Principal Investigator: David A. Gieseker and Huazhang Luo
In Geometric Invariant Theory, in order to study the moduli problems, the notion of stability for any polarized projective variety is introduced. However to check the stability is usually a difficult problem. It has been done by Mumford for curves with genus bigger than 1, by Gieseker for surfaces of general type, and by Viehweg for high dimensional varieties with semi-ample canonical line bundles. We will study the stability of a polarized smooth projective variety as used by Gieseker and Mumford from a differential geometric viewpoint. More specifically, we try to relate the Gieseker-Mumford stability to the existence of a special Kahler metric on the variety such that its scalar curvature is constant and its Ricci curvature satisfies some non-degenerate constraints. This metric is not Kahler-Einstein, but is closely related to Kahler-Einstein metric. One motivation for this project comes from the previous work done by Donaldson, Uhlenbeck and Yau on the relation between stability of vector bundle and the existence of Yang-Mills connection.

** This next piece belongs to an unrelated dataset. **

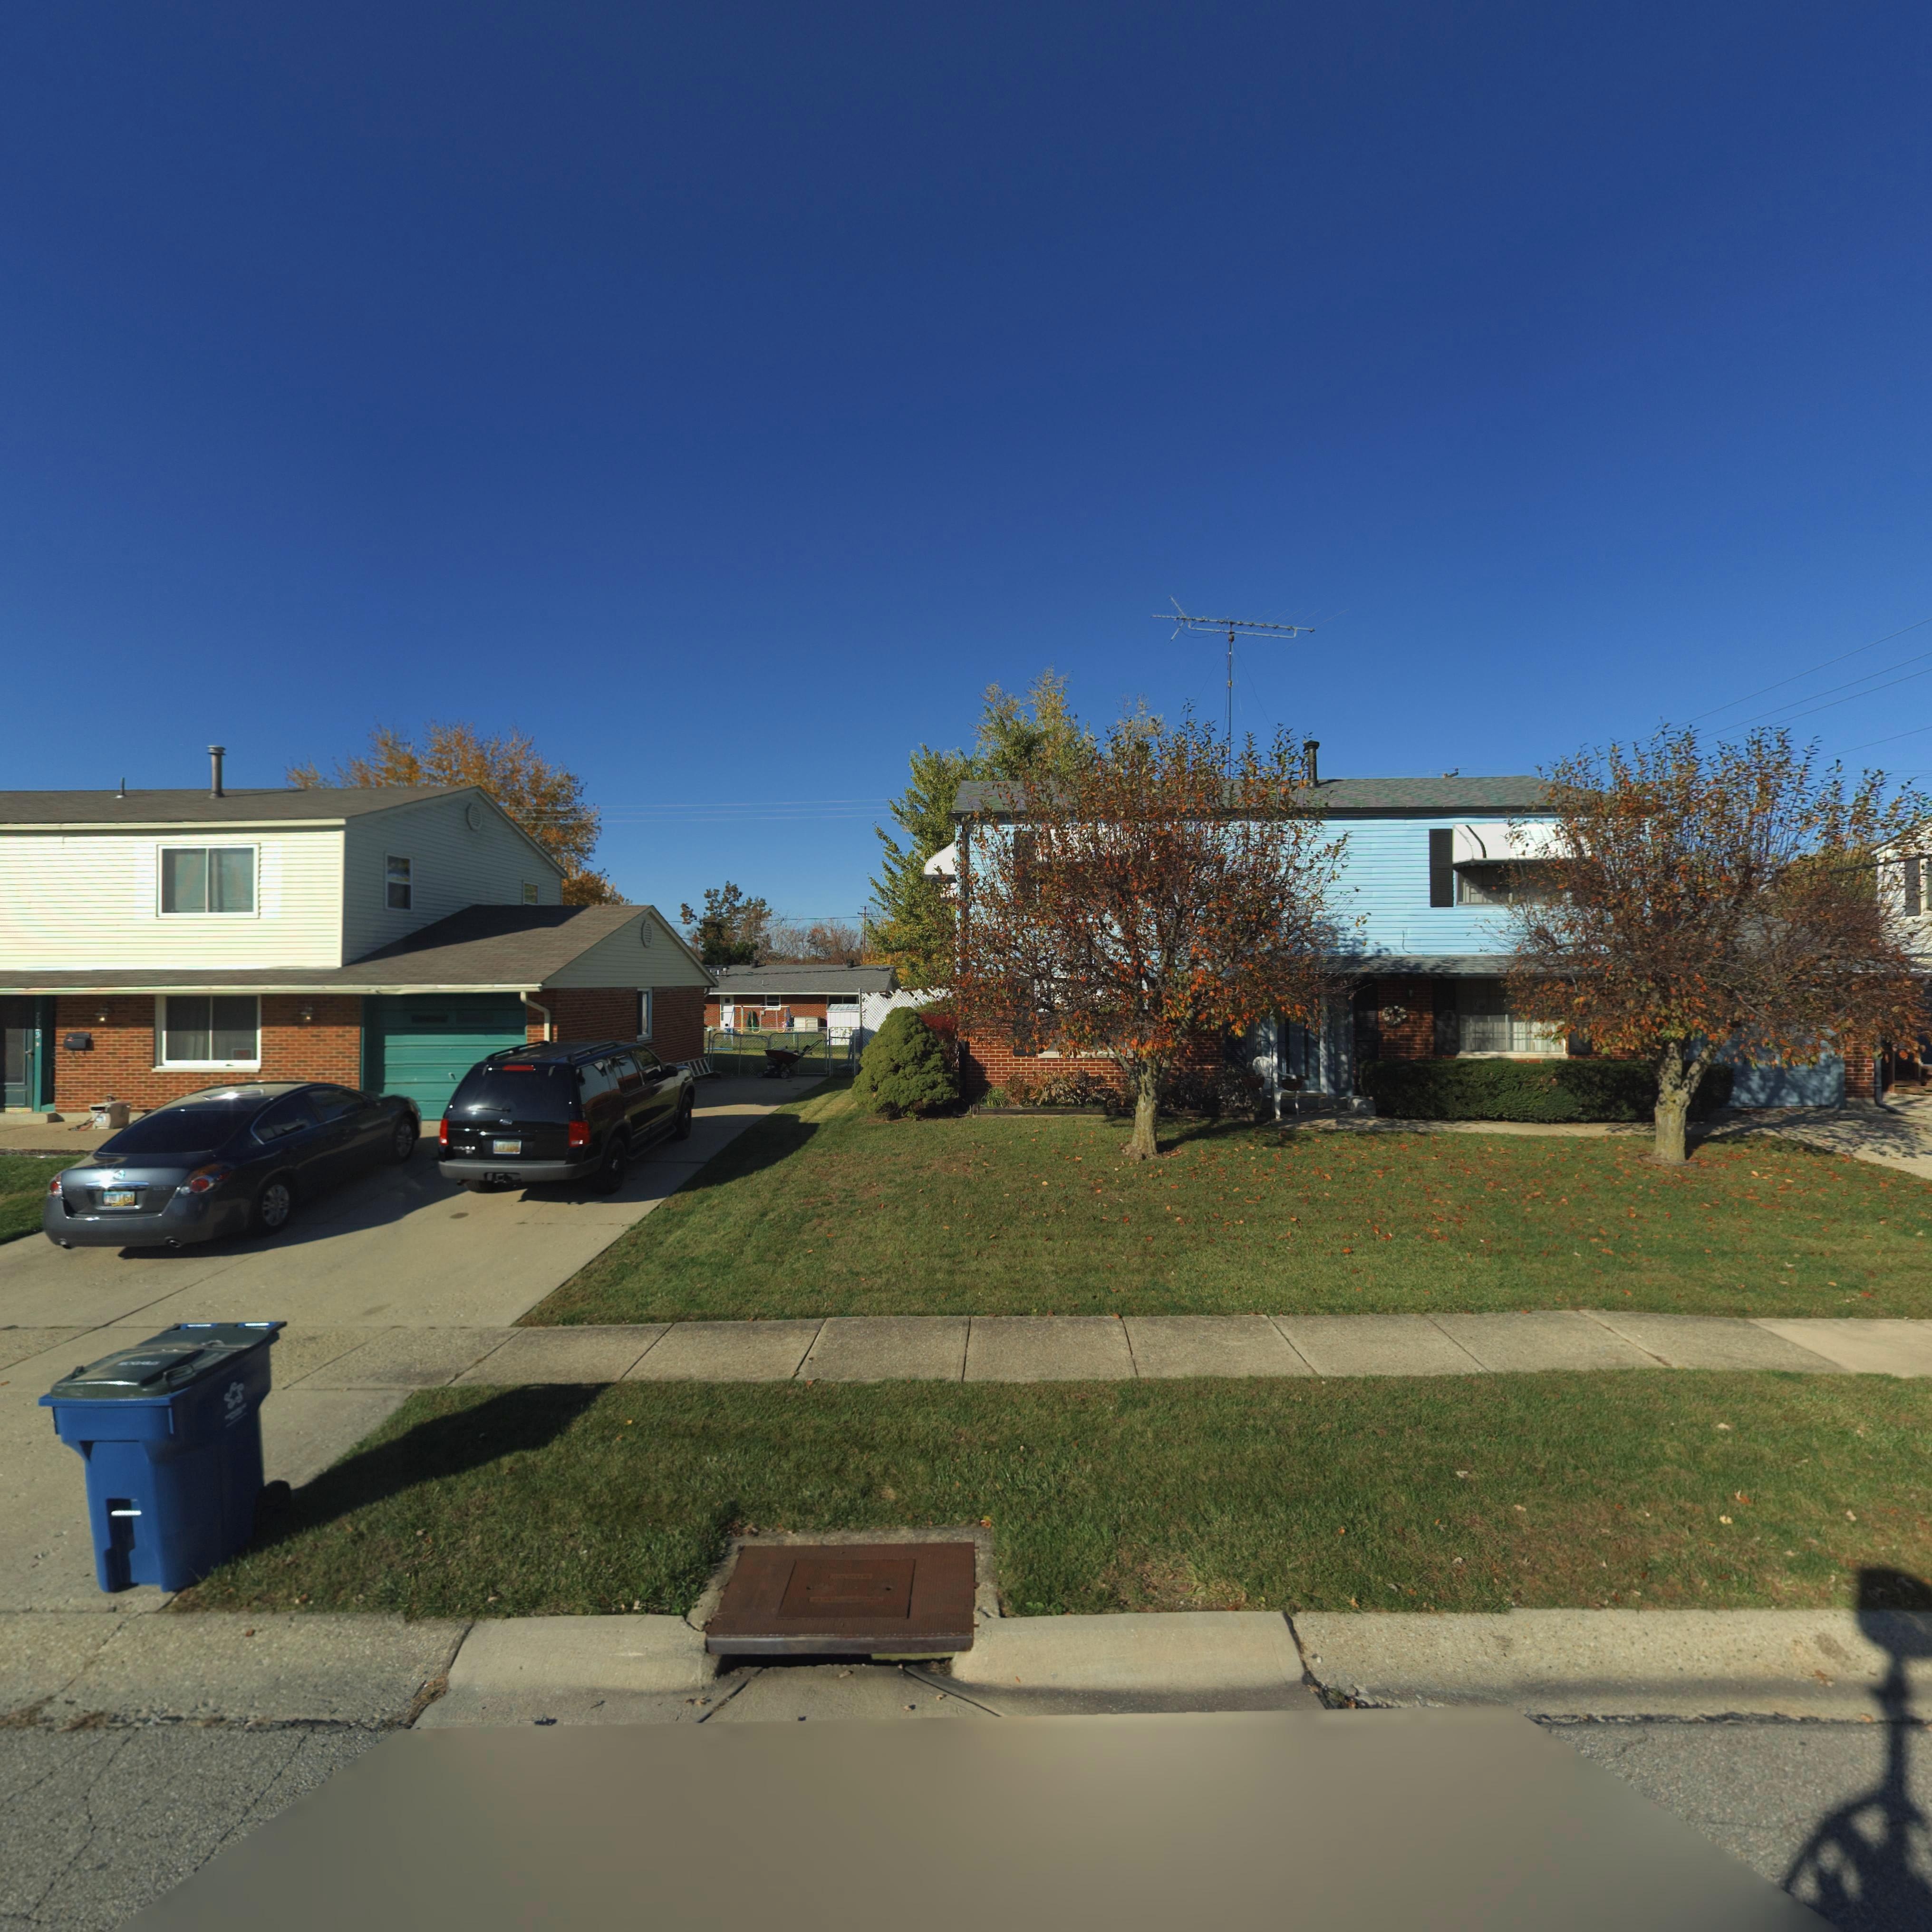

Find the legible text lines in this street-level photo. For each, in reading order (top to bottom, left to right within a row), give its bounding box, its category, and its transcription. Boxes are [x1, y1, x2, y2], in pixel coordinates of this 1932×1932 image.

Our project is to relate two important but different fields in mathematics together. One is the study of special metrics, which involves the study of differential equations on manifold and usually has connection to physics. Another is the study of stability in moduli space theory which involves mainly algebra. Our approach is to establish a correspondence between these two fields, in particular to describe the meaning of stability in terms of the existence of special metrics. The advantage for doing is it will not only provide us with new insights about those special metrics, but also provide us with new technique to moduli space theory. For example, this kind of correspondence will enable us to solve some difficult mathematical questions such as checking the Gieseker-Mumford stability of some manifolds. This question is one of the fundamental questions in the moduli space theory but has not been solved in general.